O homem cordial

O Homem cordial

Prof. Dr. Alexandre Lobo

O que é o homem cordial? Embora haja um capítulo em Raízes do Brasil intitulado “O homem cordial”, não há uma definição de dicionário e nem uma conceitualização didática. É no contexto da obra que podemos extrair uma definição. Em linhas gerais, Homem cordial é fruto da colonização portuguesa. A colonização litorânea se deu pela “lei” do pouco esforço. Pouco partidário da ética protestante calvinista e seu trabalho árduo, impulsionado pelo Metalismo do enriquecimento pelo extrativismo, o colonizador era pouco intencionado em produzir, interessado apenas em explorar, o português, no primeiro século de colonização, não ousou entrar no interior, mas buscou adaptar-se ao meio.

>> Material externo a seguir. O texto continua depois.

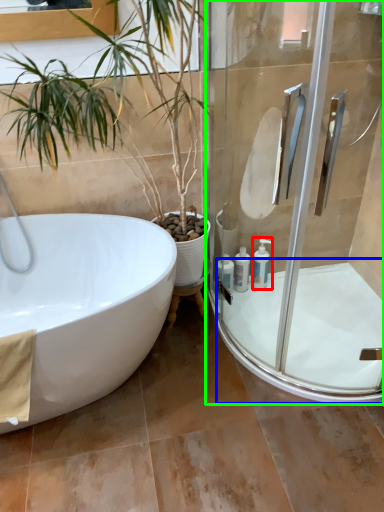
Question: Which is farther away from toiletry (highlighted by a red box)? bath (highlighted by a blue box) or shower door (highlighted by a green box)?

Choices:
 (A) bath
 (B) shower door

Answer: (B)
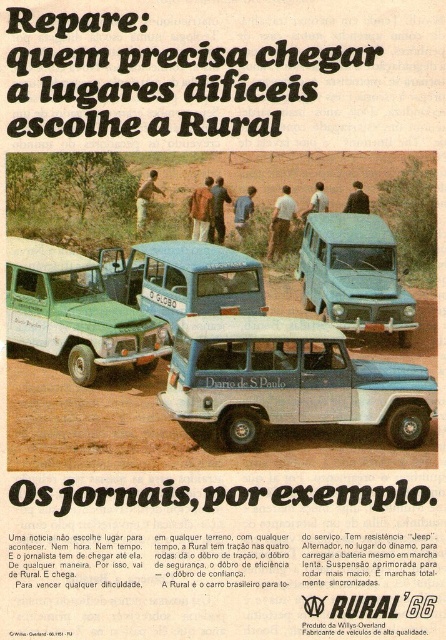
Question: Is blue fabric shirt at center positioned behind dark brown leather jacket at center?

Choices:
 (A) no
 (B) yes

Answer: (B)

Question: Which object appears closest to the camera in this image?

Choices:
 (A) light brown shirt at center
 (B) blue fabric shirt at center
 (C) light brown leather jacket at center

Answer: (A)

Question: Can you confirm if green matte truck at center-left is thinner than blue matte van at center?

Choices:
 (A) no
 (B) yes

Answer: (B)

Question: From the image, what is the correct spatial relationship of light brown shirt at center in relation to light brown leather jacket at center?

Choices:
 (A) below
 (B) above

Answer: (A)

Question: Estimate the real-world distances between objects in this image. Which object is farther from the light blue shirt at center?

Choices:
 (A) blue fabric shirt at center
 (B) white matte station wagon at center

Answer: (B)

Question: Which point is farther to the camera?

Choices:
 (A) light blue shirt at center
 (B) brown leather jacket at center
 (C) blue fabric jacket at center
 (D) matte blue truck at center

Answer: (B)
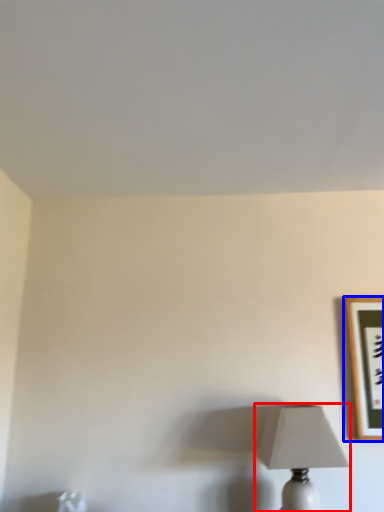
Question: Which of the following is the closest to the observer, lamp (highlighted by a red box) or picture frame (highlighted by a blue box)?

Choices:
 (A) lamp
 (B) picture frame

Answer: (A)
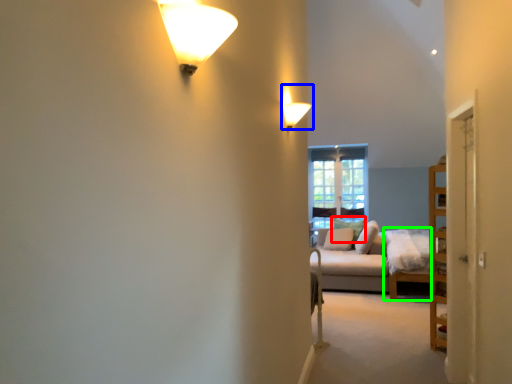
Question: Which object is the closest to the pillow (highlighted by a red box)? Choose among these: lamp (highlighted by a blue box) or couch (highlighted by a green box).

Choices:
 (A) lamp
 (B) couch

Answer: (B)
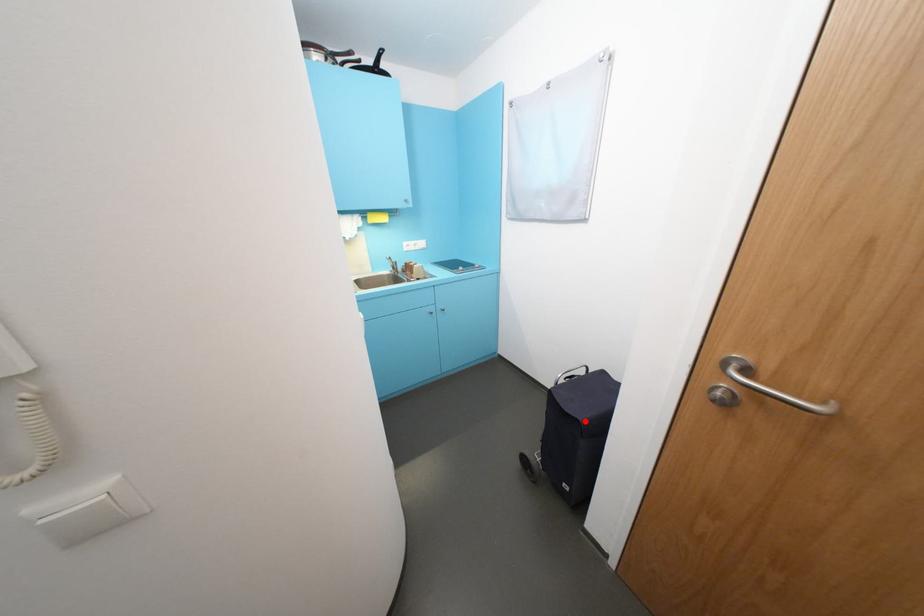
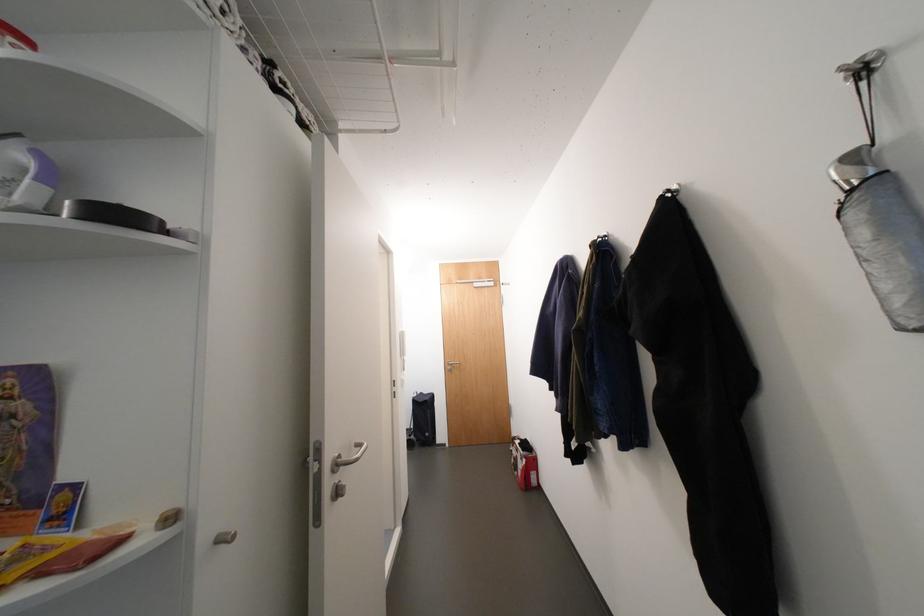
Question: I am providing you with two images of the same scene from different viewpoints. Given a red point in image1, look at the same physical point in image2. Is it:

Choices:
 (A) Closer to the viewpoint
 (B) Farther from the viewpoint

Answer: (B)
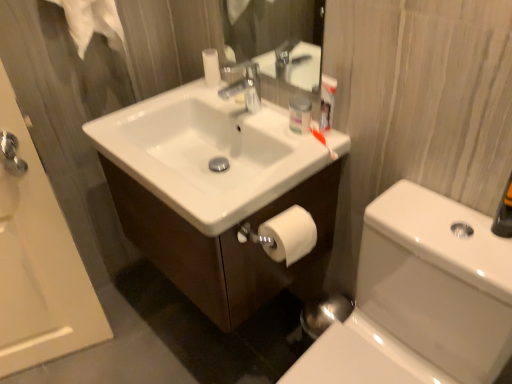
Question: Does white glossy cabinet at center contain white glossy toilet bowl at lower right?

Choices:
 (A) yes
 (B) no

Answer: (B)

Question: Are white glossy cabinet at center and white glossy toilet bowl at lower right far apart?

Choices:
 (A) yes
 (B) no

Answer: (B)

Question: From the image's perspective, is white glossy cabinet at center located beneath white glossy toilet bowl at lower right?

Choices:
 (A) no
 (B) yes

Answer: (A)

Question: Can you confirm if white glossy cabinet at center is shorter than white glossy toilet bowl at lower right?

Choices:
 (A) no
 (B) yes

Answer: (B)

Question: From a real-world perspective, is white glossy cabinet at center located beneath white glossy toilet bowl at lower right?

Choices:
 (A) yes
 (B) no

Answer: (B)

Question: Is white glossy cabinet at center taller than white glossy toilet bowl at lower right?

Choices:
 (A) yes
 (B) no

Answer: (B)

Question: Considering the relative sizes of matte plastic container at upper center and white glossy cabinet at center in the image provided, is matte plastic container at upper center shorter than white glossy cabinet at center?

Choices:
 (A) yes
 (B) no

Answer: (A)

Question: Is matte plastic container at upper center bigger than white glossy cabinet at center?

Choices:
 (A) no
 (B) yes

Answer: (A)

Question: Does matte plastic container at upper center have a greater width compared to white glossy cabinet at center?

Choices:
 (A) no
 (B) yes

Answer: (A)

Question: Is matte plastic container at upper center outside of white glossy cabinet at center?

Choices:
 (A) no
 (B) yes

Answer: (B)

Question: Can white glossy cabinet at center be found inside matte plastic container at upper center?

Choices:
 (A) no
 (B) yes

Answer: (A)

Question: From the image's perspective, does matte plastic container at upper center appear higher than white glossy cabinet at center?

Choices:
 (A) no
 (B) yes

Answer: (B)

Question: Is white matte toilet paper at lower right facing away from white glossy cabinet at center?

Choices:
 (A) yes
 (B) no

Somente após a crise do açúcar no final do século XVI é que os bandeirantes ousam ultrapassar o litoral e atravessar o Tratado de Tordesilhas em busca de metais e índios para o trabalho na lavoura de milho. Inicia-se uma nova fase na história social brasileira. Mas nem por isso houve uma ruptura com o legado lusitano. É somente com D. João que temos as nossas primeiras faculdades. Disso resultou uma elite econômica pouco ilustrada e que tinha aversão ao trabalho manual, este, associado ao trabalho escravo, portanto, de “gente inferior”. É o “Tiradentes” o condenado na Inconfidência Mineira. O estudo na sociedade estamental funcionava como mais um fator de diferenciação entre os estamentos. O conteúdo de um texto pouco importava ante um amontoado de palavreado difícil. Era a cultura ornamental e bacharelesca. É desta forma que é possível entender como uma sociedade escravocrata poderia ser defensora do liberalismo ou como um golpe militar para deter supostos avanços ao socialismo poderia se considerar revolucionário

Também é pela lei do pouco esforço que o homem cordial prefere sacrificar sua capacidade de exercer a cidadania em troca de alguns favores. O favor, na cordialidade, tem papel de aliviador de tensões. É um benefício concedido pela parte detentora de poder a um subordinado. O cordial não é apenas o bondoso, o bem feitor ou o amigo fiel, não é apenas aquele concede, amas também aquele que recebe o favor. Ser privilegiado é uma forma de distinção e aparente esperteza. Em uma escala hieráquica, todos ganham uma vantagem, todos burlam, de forma ou de outra, as regras, assim, há um comprometimento generalizado com o sistema de favor. A cordialidade não é apenas uma forma de relação entre subordinados e superiores, mas uma cultura, uma prática que se mantém pervertendo a idéia de democracia e igualdade.

Individualista e personalista, o homem cordial torna o que seria público uma extensão de seu patrimônio. Se ocupa um posto público de comando, seu trabalho transforma-se de obrigação a concessão. Não é o governo ou o estado que realiza uma política, mas o individuo. Os recursos públicos confundem-se com o privado como se determinada realização ocorresse a partir da partilha de bens particulares do governante. Não é o governo ou o Estado que realiza uma obra pública, mas o indivíduo que se esquece do lugar em que ocupa. O usuário do serviço publico transforma-se de cidadão, aquele que tem direito à cidade, à cliente.

Avesso ao trabalho árduo, com visão de curto prazo mas sem percepção das conseqüências a longo prazo, esse é, em linhas gerais, o homem cordial. Defensor da democracia, da liberdade, seu discurso não condiz com sua prática. Para os dominantes, trata-se de uma forma de permanência e legitimação do poder por meio da amizade, da cordialidade e da distribuição de favores. Diferentes favores são distribuídos a subordinados diferentes. Do outro lado, trata-se de amenizar a dominação, da recepção de migalhas do que seria direito ou mesmo de privilégios em relação outros do mesmo nível que tornam a ausência de reais direitos mais suportável.